Marathon sued over pipeline dispute



By Charley Gillespie
The Associated Press

COLUMBUS - The former general contractor of an underground fuel pipeline across southern Ohio has sued Marathon Ashland Petroleum for terminating its contract.

A lawyer for H.L. Crouse Construction said Marathon Ashland unfairly terminated the company's contract after the U.S. Army Corps of Engineers halted construction on the $100 million pipeline July 2 because of environmental violations.

"We stopped the project for one day to attempt to negotiate the completion of the work and Marathon Ashland's reaction was to terminate the contract," lawyer Michael Currie said Friday.

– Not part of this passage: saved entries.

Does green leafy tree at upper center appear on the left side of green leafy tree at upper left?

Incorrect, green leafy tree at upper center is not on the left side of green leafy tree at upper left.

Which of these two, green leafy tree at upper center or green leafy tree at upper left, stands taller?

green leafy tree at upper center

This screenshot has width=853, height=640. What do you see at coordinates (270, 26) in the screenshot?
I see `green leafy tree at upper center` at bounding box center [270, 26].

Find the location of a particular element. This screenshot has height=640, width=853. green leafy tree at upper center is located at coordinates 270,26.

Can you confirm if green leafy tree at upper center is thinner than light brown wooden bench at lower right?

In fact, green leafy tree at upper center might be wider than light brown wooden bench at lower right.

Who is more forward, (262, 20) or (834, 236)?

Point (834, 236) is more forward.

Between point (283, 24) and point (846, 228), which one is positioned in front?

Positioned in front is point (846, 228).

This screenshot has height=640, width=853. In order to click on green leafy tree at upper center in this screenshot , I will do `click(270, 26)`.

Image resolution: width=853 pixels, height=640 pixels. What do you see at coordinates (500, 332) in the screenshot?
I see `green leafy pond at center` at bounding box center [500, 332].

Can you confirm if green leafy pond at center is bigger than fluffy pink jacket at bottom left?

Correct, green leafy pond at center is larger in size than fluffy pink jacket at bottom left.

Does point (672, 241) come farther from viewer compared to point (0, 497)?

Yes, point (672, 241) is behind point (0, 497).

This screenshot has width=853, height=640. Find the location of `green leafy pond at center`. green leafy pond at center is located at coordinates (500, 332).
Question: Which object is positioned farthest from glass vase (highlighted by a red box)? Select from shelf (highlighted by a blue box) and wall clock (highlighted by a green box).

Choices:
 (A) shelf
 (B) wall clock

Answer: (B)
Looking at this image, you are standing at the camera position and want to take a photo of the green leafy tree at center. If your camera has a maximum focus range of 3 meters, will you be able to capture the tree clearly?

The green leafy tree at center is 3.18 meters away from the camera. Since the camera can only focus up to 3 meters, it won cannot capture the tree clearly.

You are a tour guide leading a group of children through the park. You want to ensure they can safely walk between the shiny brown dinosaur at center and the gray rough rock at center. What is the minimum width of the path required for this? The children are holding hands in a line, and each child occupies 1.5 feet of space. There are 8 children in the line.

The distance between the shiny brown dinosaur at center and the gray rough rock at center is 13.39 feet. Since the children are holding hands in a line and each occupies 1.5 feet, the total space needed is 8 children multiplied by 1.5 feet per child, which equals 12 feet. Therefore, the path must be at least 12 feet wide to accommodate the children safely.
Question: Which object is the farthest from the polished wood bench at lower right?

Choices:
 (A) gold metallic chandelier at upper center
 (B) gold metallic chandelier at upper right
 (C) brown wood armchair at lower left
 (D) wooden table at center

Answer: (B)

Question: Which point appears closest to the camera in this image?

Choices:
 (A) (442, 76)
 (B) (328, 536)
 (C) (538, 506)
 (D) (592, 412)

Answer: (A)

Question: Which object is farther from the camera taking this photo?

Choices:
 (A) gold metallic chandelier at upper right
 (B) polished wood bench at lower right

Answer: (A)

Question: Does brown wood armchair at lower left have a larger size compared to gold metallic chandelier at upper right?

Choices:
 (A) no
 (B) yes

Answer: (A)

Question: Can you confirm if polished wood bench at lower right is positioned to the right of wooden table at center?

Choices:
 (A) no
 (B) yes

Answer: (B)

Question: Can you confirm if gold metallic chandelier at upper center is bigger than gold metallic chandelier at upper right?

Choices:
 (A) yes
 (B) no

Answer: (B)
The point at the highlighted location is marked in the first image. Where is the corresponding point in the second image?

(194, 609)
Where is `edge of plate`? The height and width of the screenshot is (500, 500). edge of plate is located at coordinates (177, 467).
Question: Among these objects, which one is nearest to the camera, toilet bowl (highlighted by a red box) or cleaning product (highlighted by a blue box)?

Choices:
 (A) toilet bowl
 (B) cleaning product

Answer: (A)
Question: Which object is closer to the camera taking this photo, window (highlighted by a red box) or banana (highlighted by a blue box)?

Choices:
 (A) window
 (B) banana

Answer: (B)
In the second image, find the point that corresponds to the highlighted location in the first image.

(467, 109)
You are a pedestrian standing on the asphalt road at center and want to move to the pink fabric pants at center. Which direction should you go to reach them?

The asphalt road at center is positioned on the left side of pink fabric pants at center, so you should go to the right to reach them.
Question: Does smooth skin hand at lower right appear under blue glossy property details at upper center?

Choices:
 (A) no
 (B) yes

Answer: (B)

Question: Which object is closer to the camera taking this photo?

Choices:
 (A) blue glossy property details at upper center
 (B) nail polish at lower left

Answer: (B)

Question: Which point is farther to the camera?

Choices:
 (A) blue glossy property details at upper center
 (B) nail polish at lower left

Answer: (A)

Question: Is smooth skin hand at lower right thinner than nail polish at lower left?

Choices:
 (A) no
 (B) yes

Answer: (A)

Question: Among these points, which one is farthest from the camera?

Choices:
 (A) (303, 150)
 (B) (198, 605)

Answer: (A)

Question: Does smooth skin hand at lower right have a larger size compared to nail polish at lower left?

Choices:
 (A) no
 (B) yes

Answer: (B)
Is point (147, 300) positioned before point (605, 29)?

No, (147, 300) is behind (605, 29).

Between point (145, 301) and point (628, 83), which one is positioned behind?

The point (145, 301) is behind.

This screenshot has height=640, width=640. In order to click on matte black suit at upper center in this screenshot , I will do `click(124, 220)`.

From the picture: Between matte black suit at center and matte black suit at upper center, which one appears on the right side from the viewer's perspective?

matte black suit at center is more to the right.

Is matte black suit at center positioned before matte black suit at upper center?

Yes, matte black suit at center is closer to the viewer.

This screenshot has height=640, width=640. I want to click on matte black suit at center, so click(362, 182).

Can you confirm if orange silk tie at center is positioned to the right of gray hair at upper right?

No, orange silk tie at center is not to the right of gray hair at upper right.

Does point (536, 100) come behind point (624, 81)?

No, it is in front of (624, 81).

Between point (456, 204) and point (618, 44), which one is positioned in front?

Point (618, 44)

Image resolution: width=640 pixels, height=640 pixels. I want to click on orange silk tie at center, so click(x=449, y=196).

The construction company, based in Perrysburg in northwest Ohio, filed a breach-of-contract suit July 11 in Hocking County Common Pleas Court asking for up to $10 million in compensatory damages and $7 million in punitive damages.

The company said the cleanup work to fix the violations added to cost overruns that Marathon Ashland refused to cover.

A spokeswoman for Marathon Ashland said Crouse voluntarily quit the job.

"We were disappointed when Crouse announced that they were voluntarily leaving the job," Jennifer Robinson said Friday. "They removed large equipment off the right of way. There was definite indication that they were leaving the job and it was voluntary."

Currie disagreed.

"We voluntarily shut the project down, but that is fundamentally different from saying you are not going to complete it," he said.

Robinson would not comment on the lawsuit.

"We are going to have to let this part play out in the courtroom," she said.

Crouse said the environmental violations were the result of faulty measures designed by Marathon Ashland.

Just 29 miles remained on the 149-mile pipeline when the Corps suspended Marathon Ashland's permit because of repeated environmental violations, including letting construction mud and sediment seep into waterways.

The pipeline is to cross eight Ohio counties, sending gasoline, diesel fuel, jet fuel and kerosene from a Marathon storage terminal in Kenova, W.Va., to a terminal in Columbus.

Robinson said the company is negotiating with another contractor, which is expected to "be on the job in a few days."

The lawsuit won't effect completion of the pipeline, she said.